We also went south to the sea, just a few hours away where Mathieu's uncle lives in Port Frejus on the Mediterranean coast (French Riviera). We stocked up on family time, seafood, hiking and, rather than bathing in the still-frigid waters, sitting on a bench and staring shamelessly at shirtless volleyball players competitively throwing themselves across the sandy beach.

Catching up with friends

We've already been excitedly catching up with friends from past adventures. Noelle and Alex, who originally introduced us in Cairo, now live near Paris and came to visit for my birthday:

Cairo roommates reunited
Two friends from Phnom Penh, Claire and Maxime, also moved back to France and in their usual fashion are being great hosts and party planners - this time reminding us that France is not only about pastries and cheese; it's about hiking in the Alps, breathing fresh air, being cold and wet, and over-indulging on very greasy locally made saucisson. But really, they showed us a great time in Chamonix.

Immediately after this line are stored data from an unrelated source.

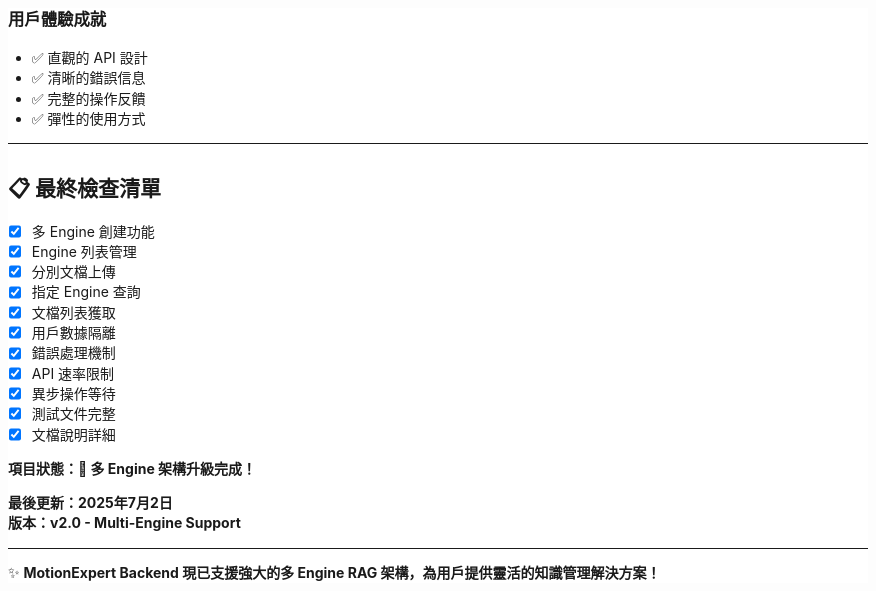 ### 用戶體驗成就
- ✅ 直觀的 API 設計
- ✅ 清晰的錯誤信息
- ✅ 完整的操作反饋
- ✅ 彈性的使用方式

---

## 📋 最終檢查清單

- [x] 多 Engine 創建功能
- [x] Engine 列表管理
- [x] 分別文檔上傳  
- [x] 指定 Engine 查詢
- [x] 文檔列表獲取
- [x] 用戶數據隔離
- [x] 錯誤處理機制
- [x] API 速率限制
- [x] 異步操作等待
- [x] 測試文件完整
- [x] 文檔說明詳細

**項目狀態：🎯 多 Engine 架構升級完成！**

**最後更新：2025年7月2日**  
**版本：v2.0 - Multi-Engine Support**

---

✨ **MotionExpert Backend 現已支援強大的多 Engine RAG 架構，為用戶提供靈活的知識管理解決方案！**
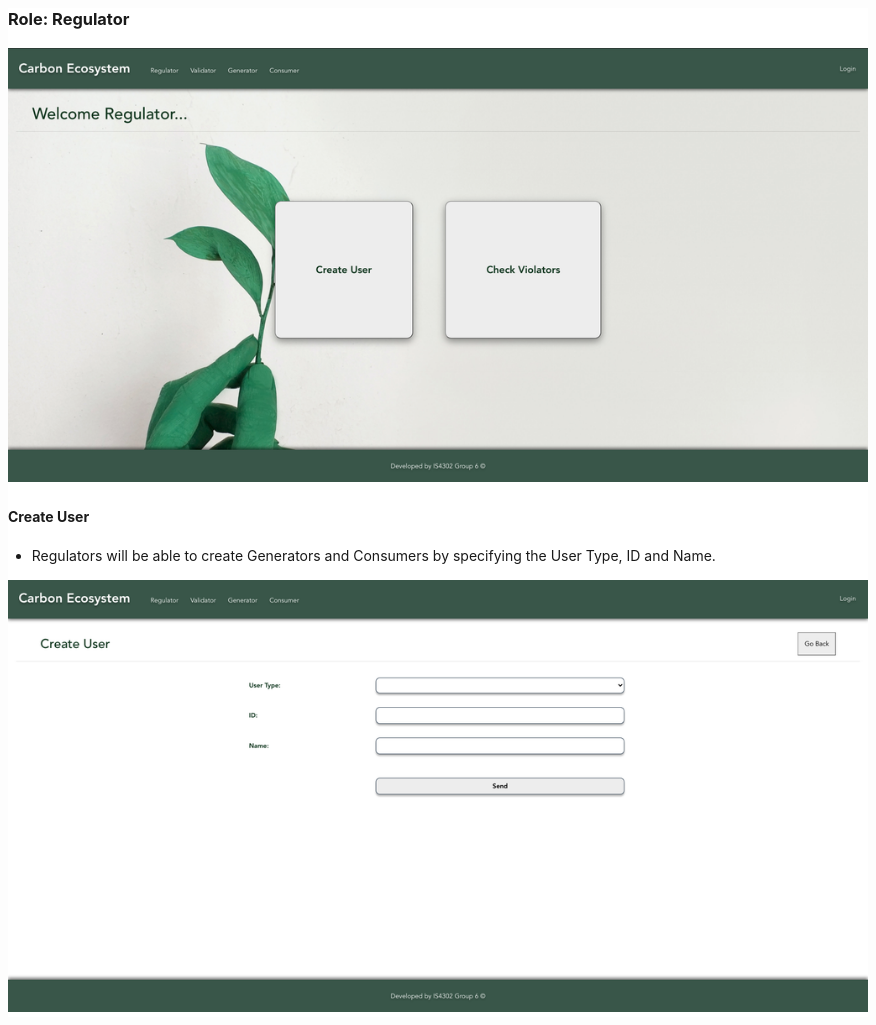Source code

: ### Role: Regulator

![photo_name](photos/regulator.png)

#### Create User

- Regulators will be able to create Generators and Consumers by specifying the User Type, ID and Name.

![photo_name](photos/createUser.png)
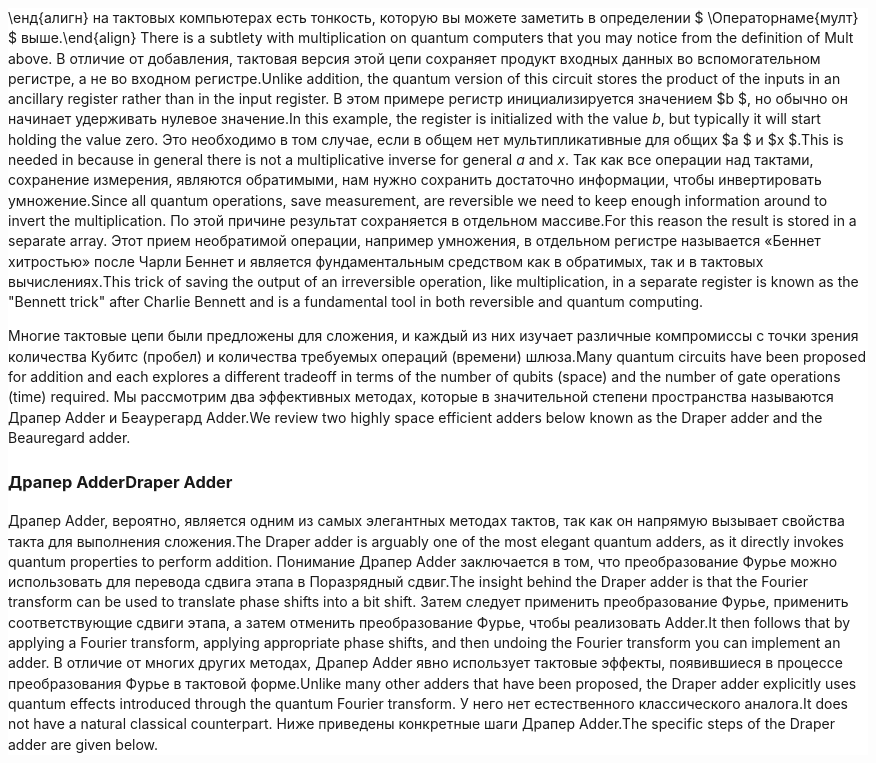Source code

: <span data-ttu-id="7d8da-173">\енд{алигн} на тактовых компьютерах есть тонкость, которую вы можете заметить в определении $ \Операторнаме{мулт} $ выше.</span><span class="sxs-lookup"><span data-stu-id="7d8da-173">\end{align} There is a subtlety with multiplication on quantum computers that you may notice from the definition of $\operatorname{Mult}$ above.</span></span>  <span data-ttu-id="7d8da-174">В отличие от добавления, тактовая версия этой цепи сохраняет продукт входных данных во вспомогательном регистре, а не во входном регистре.</span><span class="sxs-lookup"><span data-stu-id="7d8da-174">Unlike addition, the quantum version of this circuit stores the product of the inputs in an ancillary register rather than in the input register.</span></span>  <span data-ttu-id="7d8da-175">В этом примере регистр инициализируется значением $b $, но обычно он начинает удерживать нулевое значение.</span><span class="sxs-lookup"><span data-stu-id="7d8da-175">In this example, the register is initialized with the value $b$, but typically it will start holding the value zero.</span></span>  <span data-ttu-id="7d8da-176">Это необходимо в том случае, если в общем нет мультипликативные для общих $a $ и $x $.</span><span class="sxs-lookup"><span data-stu-id="7d8da-176">This is needed in because in general there is not a multiplicative inverse for general $a$ and $x$.</span></span>  <span data-ttu-id="7d8da-177">Так как все операции над тактами, сохранение измерения, являются обратимыми, нам нужно сохранить достаточно информации, чтобы инвертировать умножение.</span><span class="sxs-lookup"><span data-stu-id="7d8da-177">Since all quantum operations, save measurement, are reversible we need to keep enough information around to invert the multiplication.</span></span>  <span data-ttu-id="7d8da-178">По этой причине результат сохраняется в отдельном массиве.</span><span class="sxs-lookup"><span data-stu-id="7d8da-178">For this reason the result is stored in a separate array.</span></span>  <span data-ttu-id="7d8da-179">Этот прием необратимой операции, например умножения, в отдельном регистре называется «Беннет хитростью» после Чарли Беннет и является фундаментальным средством как в обратимых, так и в тактовых вычислениях.</span><span class="sxs-lookup"><span data-stu-id="7d8da-179">This trick of saving the output of an irreversible operation, like multiplication, in a separate register is known as the "Bennett trick" after Charlie Bennett and is a fundamental tool in both reversible and quantum computing.</span></span>

<span data-ttu-id="7d8da-180">Многие тактовые цепи были предложены для сложения, и каждый из них изучает различные компромиссы с точки зрения количества Кубитс (пробел) и количества требуемых операций (времени) шлюза.</span><span class="sxs-lookup"><span data-stu-id="7d8da-180">Many quantum circuits have been proposed for addition and each explores a different tradeoff in terms of the number of qubits (space) and the number of gate operations (time) required.</span></span>  <span data-ttu-id="7d8da-181">Мы рассмотрим два эффективных методах, которые в значительной степени пространства называются Драпер Adder и Беаурегард Adder.</span><span class="sxs-lookup"><span data-stu-id="7d8da-181">We review two highly space efficient adders below known as the Draper adder and the Beauregard adder.</span></span>

### <a name="draper-adder"></a><span data-ttu-id="7d8da-182">Драпер Adder</span><span class="sxs-lookup"><span data-stu-id="7d8da-182">Draper Adder</span></span> ###

<span data-ttu-id="7d8da-183">Драпер Adder, вероятно, является одним из самых элегантных методах тактов, так как он напрямую вызывает свойства такта для выполнения сложения.</span><span class="sxs-lookup"><span data-stu-id="7d8da-183">The Draper adder is arguably one of the most elegant quantum adders, as it directly invokes quantum properties to perform addition.</span></span>  <span data-ttu-id="7d8da-184">Понимание Драпер Adder заключается в том, что преобразование Фурье можно использовать для перевода сдвига этапа в Поразрядный сдвиг.</span><span class="sxs-lookup"><span data-stu-id="7d8da-184">The insight behind the Draper adder is that the Fourier transform can be used to translate phase shifts into a bit shift.</span></span>  <span data-ttu-id="7d8da-185">Затем следует применить преобразование Фурье, применить соответствующие сдвиги этапа, а затем отменить преобразование Фурье, чтобы реализовать Adder.</span><span class="sxs-lookup"><span data-stu-id="7d8da-185">It then follows that by applying a Fourier transform, applying appropriate phase shifts, and then undoing the Fourier transform you can implement an adder.</span></span>  <span data-ttu-id="7d8da-186">В отличие от многих других методах, Драпер Adder явно использует тактовые эффекты, появившиеся в процессе преобразования Фурье в тактовой форме.</span><span class="sxs-lookup"><span data-stu-id="7d8da-186">Unlike many other adders that have been proposed, the Draper adder explicitly uses quantum effects introduced through the quantum Fourier transform.</span></span>  <span data-ttu-id="7d8da-187">У него нет естественного классического аналога.</span><span class="sxs-lookup"><span data-stu-id="7d8da-187">It does not have a natural classical counterpart.</span></span>  <span data-ttu-id="7d8da-188">Ниже приведены конкретные шаги Драпер Adder.</span><span class="sxs-lookup"><span data-stu-id="7d8da-188">The specific steps of the Draper adder are given below.</span></span>
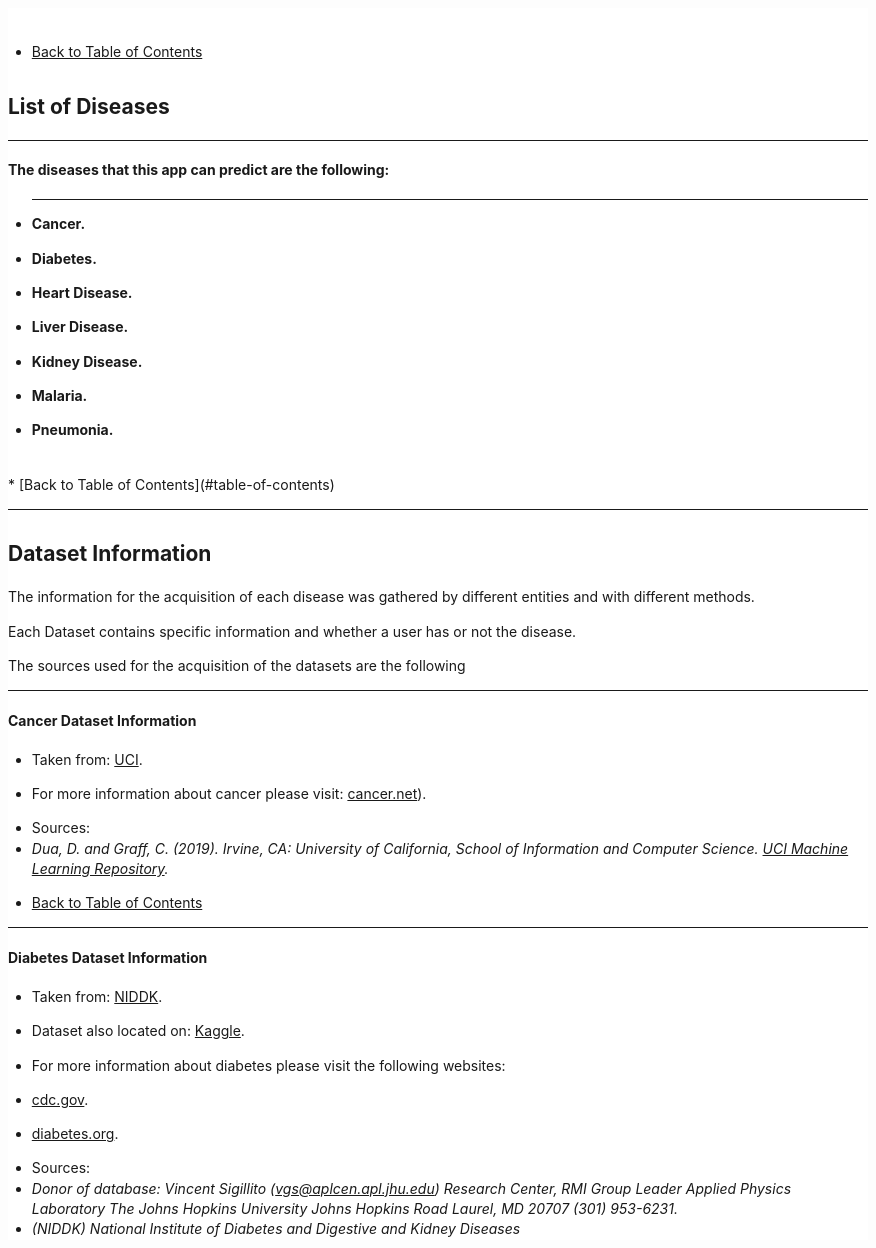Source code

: <br>

* [Back to Table of Contents](#table-of-contents)

## List of Diseases
<hr>
<h4> The diseases that this app can predict are the following:</h4>
<ul>
<hr>
<li><p><b>Cancer.</b></p></li>
<li><p><b>Diabetes.</b></p></li>
<li><p><b>Heart Disease.</b></p></li>
<li><p><b>Liver Disease.</b></p></li>
<li><p><b>Kidney Disease.</b></p></li>
<li><p><b>Malaria.</b></p></li>
<li><p><b>Pneumonia.</b></p></li>
</ul>
<br>
* [Back to Table of Contents](#table-of-contents)

<hr>

## Dataset Information
<p> The information for the acquisition of each disease was gathered by different entities and with different methods.</p>
<p> Each Dataset contains specific information and whether a user has or not the disease.</p>
<p> The sources used for the acquisition of the datasets are the following</p>

***
<h4> Cancer Dataset Information</h4>

* Taken from: [UCI](https://archive.ics.uci.edu/ml/datasets/Breast+Cancer+Wisconsin+(Diagnostic)).

* For more information about cancer please visit: [cancer.net](https://www.cancer.net/)).

- Sources:
- <i>Dua, D. and Graff, C. (2019). Irvine, CA: University of California, School of Information and Computer Science. <a href="https://archive.ics.uci.edu/ml/datasets/Breast+Cancer+Wisconsin+(Diagnostic)" target="http://archive.ics.uci.edu/ml"> UCI Machine Learning Repository</a>.</i>

* [Back to Table of Contents](#table-of-contents)

***
<h4> Diabetes Dataset Information</h4>

* Taken from: [NIDDK](https://www.niddk.nih.gov/health-information/diabetes/).

* Dataset also located on: [Kaggle](https://www.kaggle.com/mathchi/diabetes-data-set).

* For more information about diabetes please visit the following websites:
* [cdc.gov](https://www.cdc.gov/diabetes/index.html).
* [diabetes.org](https://www.diabetes.org/).

- Sources:
- <i>Donor of database: Vincent Sigillito (vgs@aplcen.apl.jhu.edu) Research Center, RMI Group Leader Applied Physics Laboratory The Johns Hopkins University Johns Hopkins Road Laurel, MD 20707 (301) 953-6231.</i>
- <i>(NIDDK) National Institute of Diabetes and Digestive and Kidney Diseases</i>
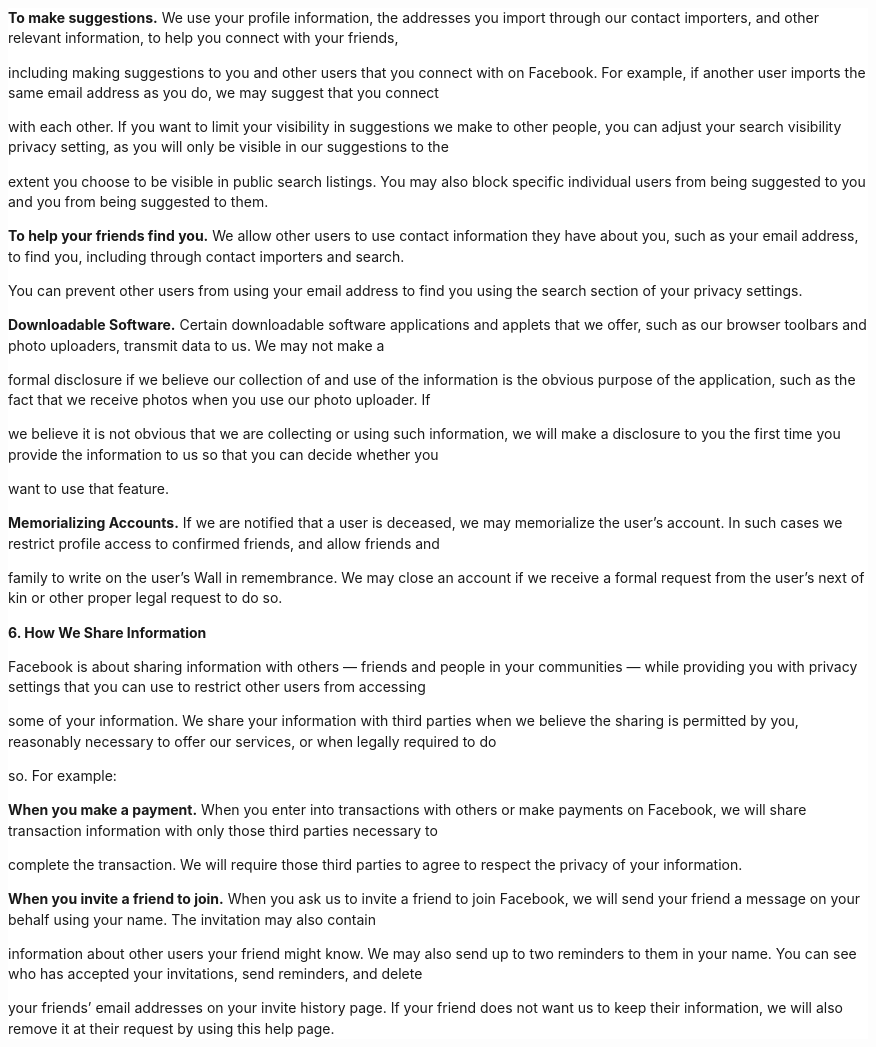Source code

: **To make suggestions.** We use your profile information, the addresses you import through our contact importers, and other relevant information, to help you connect with your friends,

including making suggestions to you and other users that you connect with on Facebook. For example, if another user imports the same email address as you do, we may suggest that you connect

with each other. If you want to limit your visibility in suggestions we make to other people, you can adjust your search visibility privacy setting, as you will only be visible in our suggestions to the

extent you choose to be visible in public search listings. You may also block specific individual users from being suggested to you and you from being suggested to them.

**To help your friends find you.** We allow other users to use contact information they have about you, such as your email address, to find you, including through contact importers and search. 

You can prevent other users from using your email address to find you using the search section of your privacy settings.

**Downloadable Software.** Certain downloadable software applications and applets that we offer, such as our browser toolbars and photo uploaders, transmit data to us. We may not make a

formal disclosure if we believe our collection of and use of the information is the obvious purpose of the application, such as the fact that we receive photos when you use our photo uploader. If

we believe it is not obvious that we are collecting or using such information, we will make a disclosure to you the first time you provide the information to us so that you can decide whether you

want to use that feature.

**Memorializing Accounts.** If we are notified that a user is deceased, we may memorialize the user’s account. In such cases we restrict profile access to confirmed friends, and allow friends and

family to write on the user’s Wall in remembrance. We may close an account if we receive a formal request from the user’s next of kin or other proper legal request to do so.

**6. How We Share Information**

Facebook is about sharing information with others — friends and people in your communities — while providing you with privacy settings that you can use to restrict other users from accessing

some of your information. We share your information with third parties when we believe the sharing is permitted by you, reasonably necessary to offer our services, or when legally required to do

so. For example:

**When you make a payment.** When you enter into transactions with others or make payments on Facebook, we will share transaction information with only those third parties necessary to

complete the transaction. We will require those third parties to agree to respect the privacy of your information.

**When you invite a friend to join.** When you ask us to invite a friend to join Facebook, we will send your friend a message on your behalf using your name. The invitation may also contain

information about other users your friend might know. We may also send up to two reminders to them in your name. You can see who has accepted your invitations, send reminders, and delete

your friends’ email addresses on your invite history page. If your friend does not want us to keep their information, we will also remove it at their request by using this help page.
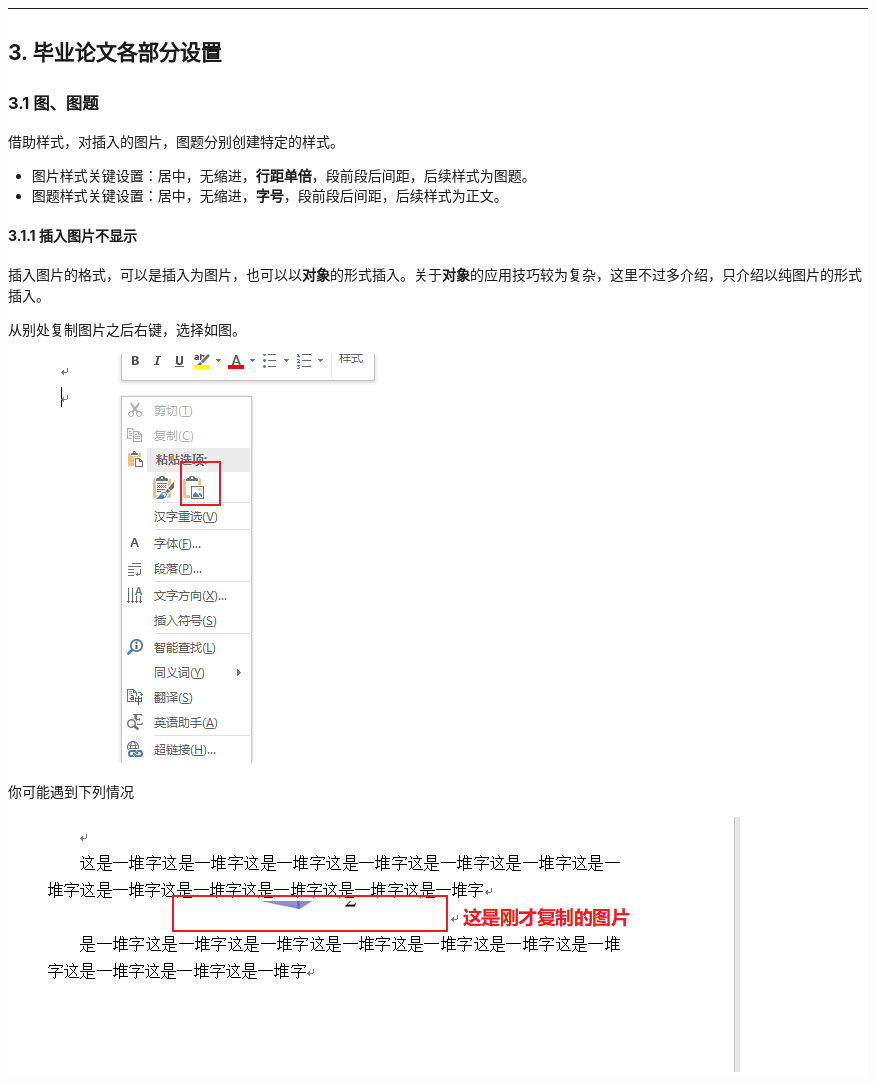 

------

## 3. 毕业论文各部分设置

### 3.1 图、图题

借助样式，对插入的图片，图题分别创建特定的样式。

- 图片样式关键设置：居中，无缩进，**行距单倍**，段前段后间距，后续样式为图题。
- 图题样式关键设置：居中，无缩进，**字号**，段前段后间距，后续样式为正文。

#### 3.1.1 插入图片不显示

插入图片的格式，可以是插入为图片，也可以以**对象**的形式插入。关于**对象**的应用技巧较为复杂，这里不过多介绍，只介绍以纯图片的形式插入。

从别处复制图片之后右键，选择如图。

![1558511019695](assets/1558511019695.png)

你可能遇到下列情况

![1558511130528](assets/1558511130528.png)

Having a beer in Chamonix town center

Checking the map during an unexpected snowstorm in mid-May

View from the mountaintop: we took a cable car up but many mentally unstable people prefer to hike/ski/ice pick their way around this adventurer's playpen:

Adventurers making their way up Europe's highest mountain peak on foot

History and modernity

Lyon was the ancient capital of France (Gaule). Roman ruins of an amphitheater still top the hill overlooking the city. Yet Lyon knows how to keep with the times - and even ahead of them. Lyon is connected to France's other largest cities, Paris and Marseille, by the high-speed train (TGV). It has an international airport (named after Antoine Saint-Exupery, pilot and author of Le Petit Prince). And Lyon is the site of the first movie theater in the world.


Ancient Roman ampitheater overlooking Lyon

City bikes

Twenty years ago, Lyon created the first city bike, the velo'v. I can pick up a bike from any of the 348 stations and drop it off wherever I end up, using my phone app to locate the nearest stations.


Velo'v bike station near my apartment

Under my yearly subscription (25 euros, roughly $28 usd these days), it's free for the first half hour, which is plenty of time to cross the city. Lyon is also a very bikable place: most drivers and even buses don't honk at a cyclist in their way (not to say there isn't the occasional road rage...), and there are bike lanes in most places to avoid overlap with cars. Greatest of all - bikes sometimes get their own traffic lights:


Bicycle traffic light

...Did I mention the food?

Devilishly good food, everywhere!

Crepes and waffles in the park

Raw oysters at a corner bar

Cheese at the outdoor market along the riverside

Cooking class at l'Atelier des Chefs

Cheese tasting at the market Les Halles Paul Bocuse, organized by the American Club of Lyon

And yes, there is an American Club of Lyon! Even among all the delightful Frenchness of Lyon, this group shows new arrivals an amazing welcome and is easily one of the best things about this city.